> Saved entries

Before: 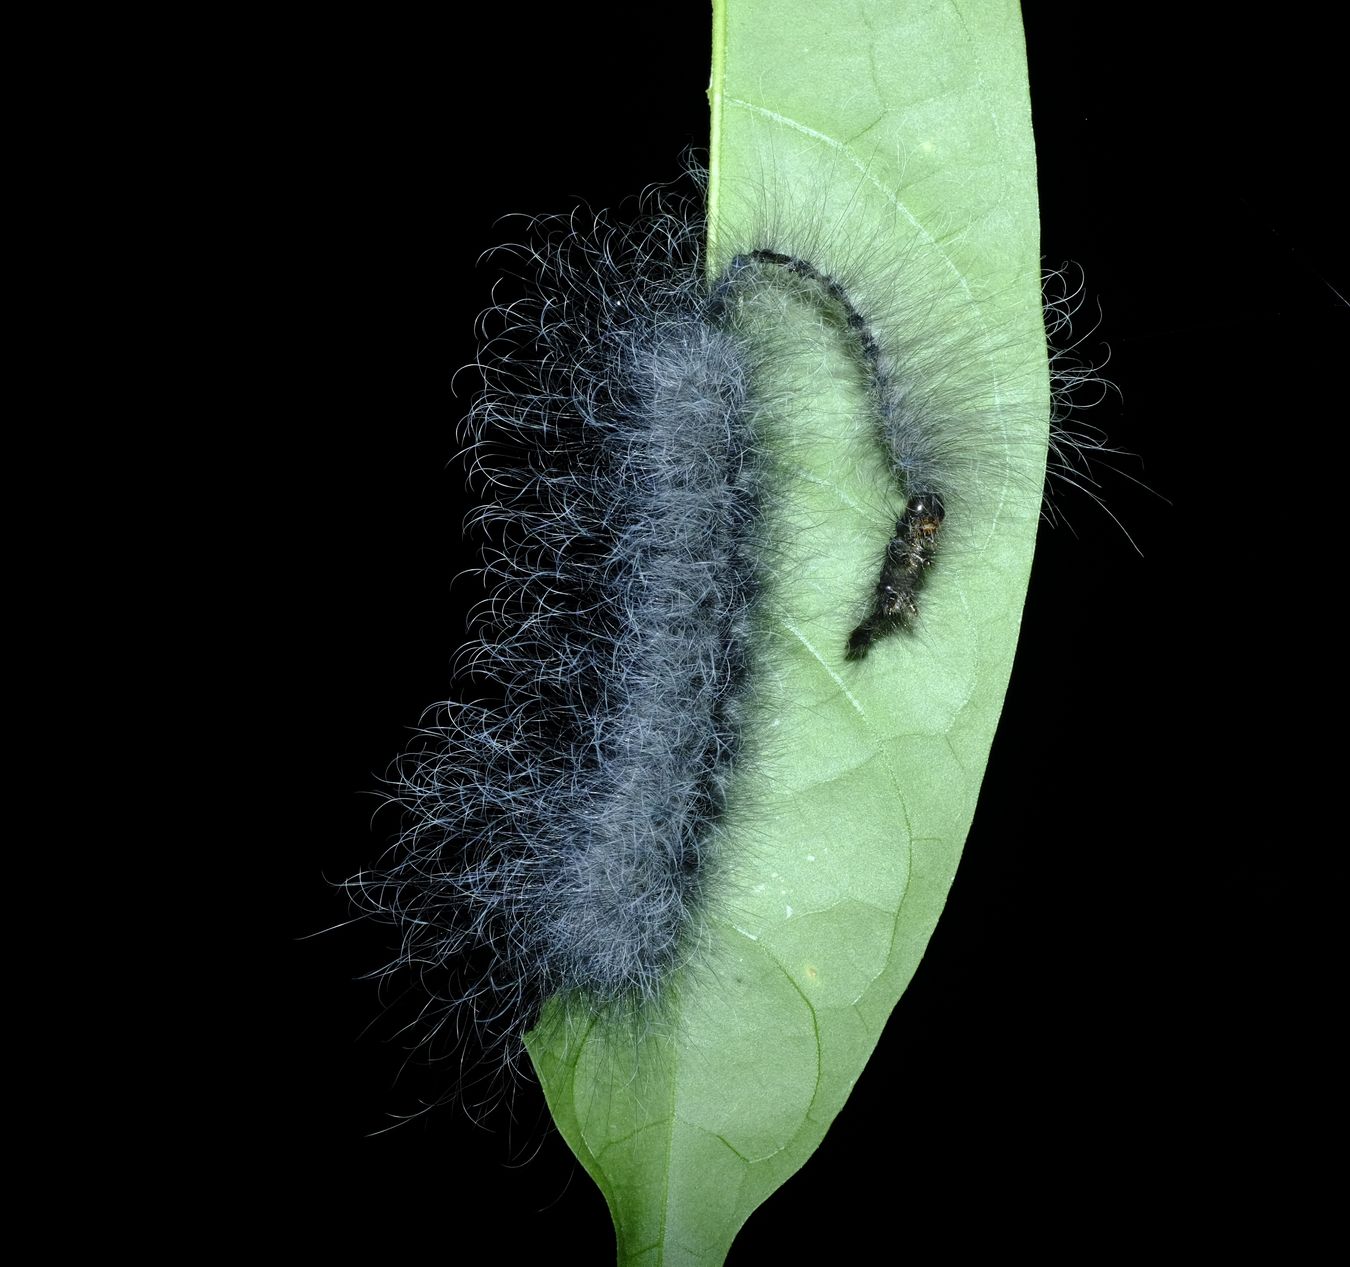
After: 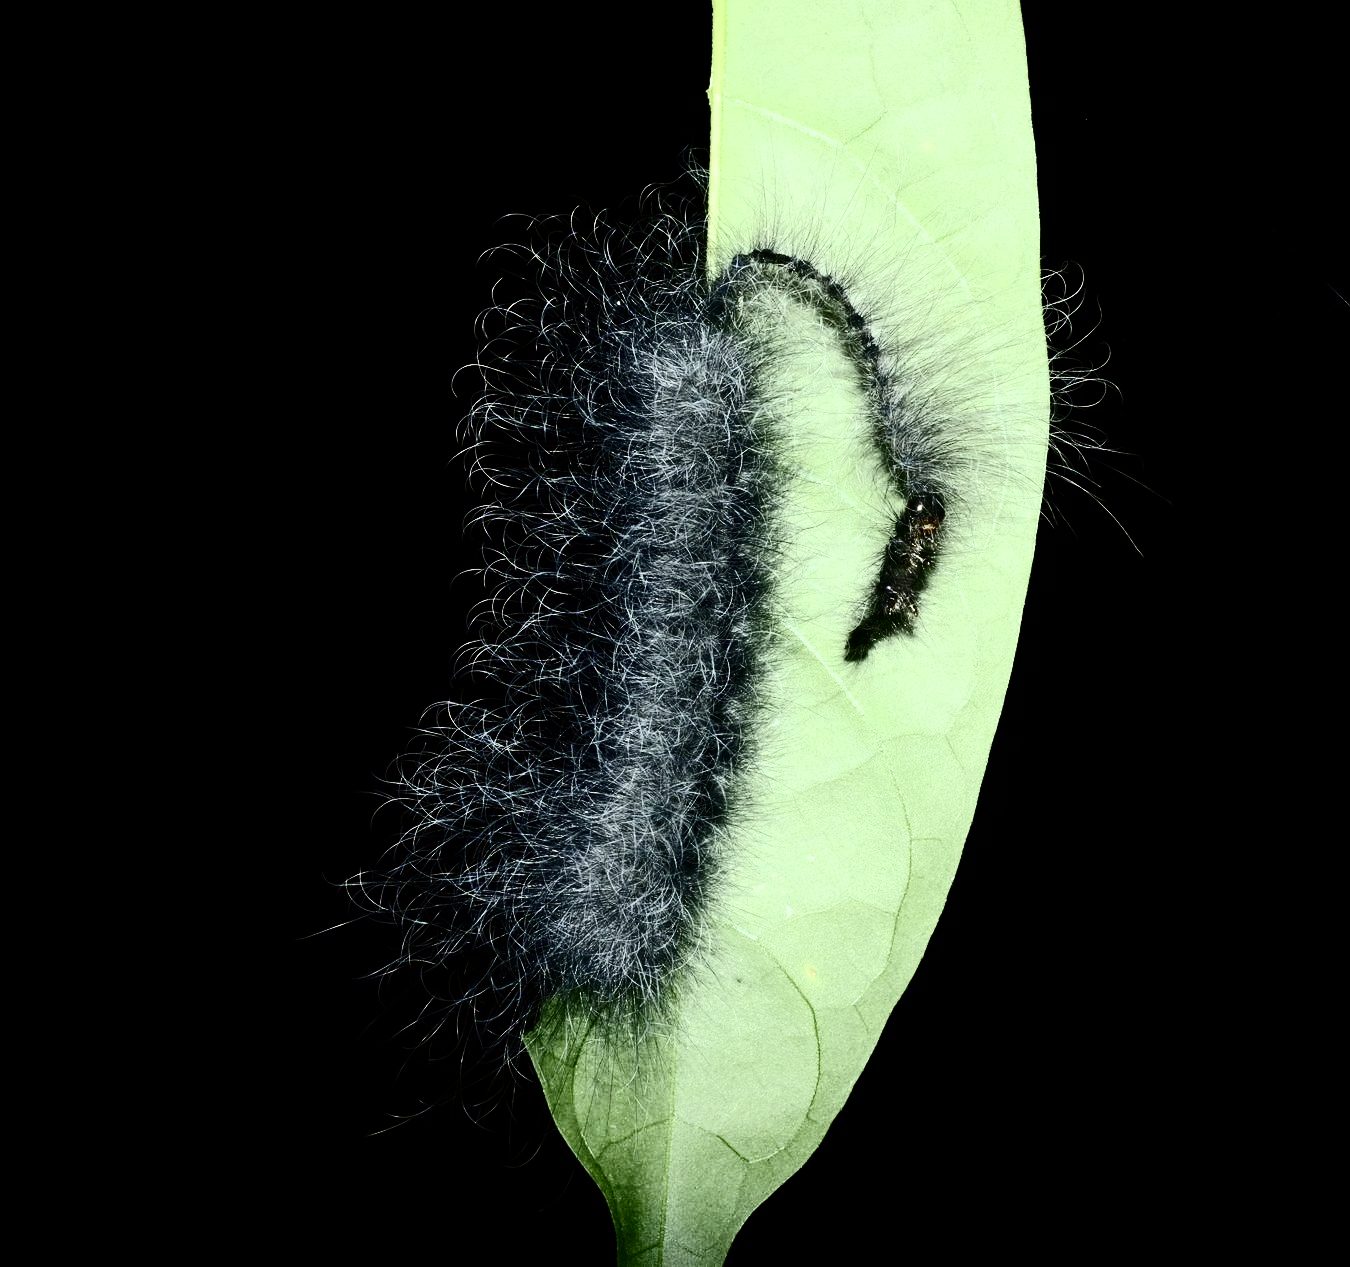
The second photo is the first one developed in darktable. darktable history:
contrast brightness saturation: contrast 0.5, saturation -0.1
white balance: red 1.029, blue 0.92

> Request
Rewrite every line of the data, replacing each "developed" with "processed" and changing nothing else. Leave the pictures out.

> Reply
Before: 
After: 
The second photo is the first one processed in darktable. darktable history:
contrast brightness saturation: contrast 0.5, saturation -0.1
white balance: red 1.029, blue 0.92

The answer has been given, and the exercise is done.